= Task statement =
Quote the lines from the line holding "[316,303,374,311] [30,323,660,335] [30,338,454,350]" to the very end of the listing, exactly, and no others.

= Data =
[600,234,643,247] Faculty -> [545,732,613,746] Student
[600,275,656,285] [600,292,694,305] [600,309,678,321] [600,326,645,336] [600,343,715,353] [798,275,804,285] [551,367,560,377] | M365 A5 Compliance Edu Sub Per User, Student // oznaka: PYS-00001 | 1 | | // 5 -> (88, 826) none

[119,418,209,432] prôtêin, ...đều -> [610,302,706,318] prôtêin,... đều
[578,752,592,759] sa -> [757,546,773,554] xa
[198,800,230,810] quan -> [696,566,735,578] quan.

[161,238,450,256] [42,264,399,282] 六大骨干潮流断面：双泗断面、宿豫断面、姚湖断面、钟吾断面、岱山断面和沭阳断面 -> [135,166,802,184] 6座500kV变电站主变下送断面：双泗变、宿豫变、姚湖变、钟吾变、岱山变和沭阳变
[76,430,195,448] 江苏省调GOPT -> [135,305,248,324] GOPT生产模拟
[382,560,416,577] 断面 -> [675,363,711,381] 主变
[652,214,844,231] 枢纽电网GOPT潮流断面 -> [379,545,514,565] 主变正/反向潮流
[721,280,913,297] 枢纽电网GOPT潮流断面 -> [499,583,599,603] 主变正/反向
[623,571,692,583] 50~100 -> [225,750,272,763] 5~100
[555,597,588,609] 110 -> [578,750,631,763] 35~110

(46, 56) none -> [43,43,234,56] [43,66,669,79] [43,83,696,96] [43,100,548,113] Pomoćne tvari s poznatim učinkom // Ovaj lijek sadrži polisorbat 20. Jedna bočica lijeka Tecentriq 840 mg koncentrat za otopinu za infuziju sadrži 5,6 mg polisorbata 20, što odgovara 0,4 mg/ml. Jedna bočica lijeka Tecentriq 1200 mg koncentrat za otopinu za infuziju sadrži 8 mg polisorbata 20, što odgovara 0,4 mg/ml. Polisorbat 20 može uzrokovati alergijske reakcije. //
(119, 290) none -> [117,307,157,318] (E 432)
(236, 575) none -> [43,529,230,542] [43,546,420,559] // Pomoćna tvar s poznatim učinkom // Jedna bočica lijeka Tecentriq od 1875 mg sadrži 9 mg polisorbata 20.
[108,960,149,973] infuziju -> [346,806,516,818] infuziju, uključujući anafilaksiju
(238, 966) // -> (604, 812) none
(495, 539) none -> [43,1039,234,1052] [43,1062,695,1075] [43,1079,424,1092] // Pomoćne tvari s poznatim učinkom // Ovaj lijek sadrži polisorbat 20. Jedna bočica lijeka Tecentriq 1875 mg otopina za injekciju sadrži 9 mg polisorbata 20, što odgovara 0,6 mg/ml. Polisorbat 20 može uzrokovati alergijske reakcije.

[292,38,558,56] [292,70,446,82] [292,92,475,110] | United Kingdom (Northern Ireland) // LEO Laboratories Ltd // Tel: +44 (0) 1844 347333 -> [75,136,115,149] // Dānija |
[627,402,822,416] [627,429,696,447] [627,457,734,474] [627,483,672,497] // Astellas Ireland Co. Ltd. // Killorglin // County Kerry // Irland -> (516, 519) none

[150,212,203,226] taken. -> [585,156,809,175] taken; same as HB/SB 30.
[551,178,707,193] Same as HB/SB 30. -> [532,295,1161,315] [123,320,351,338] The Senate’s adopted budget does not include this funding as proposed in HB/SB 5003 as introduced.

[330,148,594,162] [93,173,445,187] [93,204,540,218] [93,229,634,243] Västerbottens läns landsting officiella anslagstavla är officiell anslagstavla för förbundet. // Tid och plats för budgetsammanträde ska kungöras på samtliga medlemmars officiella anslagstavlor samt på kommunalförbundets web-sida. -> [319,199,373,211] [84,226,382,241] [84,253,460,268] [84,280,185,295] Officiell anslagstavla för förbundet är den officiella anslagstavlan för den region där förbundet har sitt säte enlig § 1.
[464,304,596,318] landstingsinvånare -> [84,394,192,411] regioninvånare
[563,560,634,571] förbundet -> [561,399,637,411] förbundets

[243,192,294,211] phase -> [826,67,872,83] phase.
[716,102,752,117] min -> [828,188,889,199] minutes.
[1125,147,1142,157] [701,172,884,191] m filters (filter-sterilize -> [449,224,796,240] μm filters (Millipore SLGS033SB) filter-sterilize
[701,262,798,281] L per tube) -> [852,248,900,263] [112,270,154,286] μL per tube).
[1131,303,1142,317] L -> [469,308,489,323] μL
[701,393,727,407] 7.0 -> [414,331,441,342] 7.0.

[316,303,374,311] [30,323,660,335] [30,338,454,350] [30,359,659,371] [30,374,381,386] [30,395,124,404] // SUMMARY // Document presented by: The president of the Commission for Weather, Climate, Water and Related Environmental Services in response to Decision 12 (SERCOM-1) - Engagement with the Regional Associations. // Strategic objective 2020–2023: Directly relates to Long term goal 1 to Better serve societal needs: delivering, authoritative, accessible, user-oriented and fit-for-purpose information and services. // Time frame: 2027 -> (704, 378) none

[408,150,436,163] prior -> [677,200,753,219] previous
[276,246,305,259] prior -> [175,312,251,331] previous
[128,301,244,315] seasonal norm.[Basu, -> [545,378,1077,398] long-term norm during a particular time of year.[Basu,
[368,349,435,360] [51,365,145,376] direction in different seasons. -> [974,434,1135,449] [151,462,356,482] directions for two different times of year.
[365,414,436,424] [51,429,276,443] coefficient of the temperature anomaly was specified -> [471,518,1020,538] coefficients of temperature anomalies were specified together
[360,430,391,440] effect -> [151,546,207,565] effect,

= Answer space =
[316,303,374,311] [30,323,660,335] [30,338,454,350] [30,359,659,371] [30,374,381,386] [30,395,124,404] // SUMMARY // Document presented by: The president of the Commission for Weather, Climate, Water and Related Environmental Services in response to Decision 12 (SERCOM-1) - Engagement with the Regional Associations. // Strategic objective 2020–2023: Directly relates to Long term goal 1 to Better serve societal needs: delivering, authoritative, accessible, user-oriented and fit-for-purpose information and services. // Time frame: 2027 -> (704, 378) none

[408,150,436,163] prior -> [677,200,753,219] previous
[276,246,305,259] prior -> [175,312,251,331] previous
[128,301,244,315] seasonal norm.[Basu, -> [545,378,1077,398] long-term norm during a particular time of year.[Basu,
[368,349,435,360] [51,365,145,376] direction in different seasons. -> [974,434,1135,449] [151,462,356,482] directions for two different times of year.
[365,414,436,424] [51,429,276,443] coefficient of the temperature anomaly was specified -> [471,518,1020,538] coefficients of temperature anomalies were specified together
[360,430,391,440] effect -> [151,546,207,565] effect,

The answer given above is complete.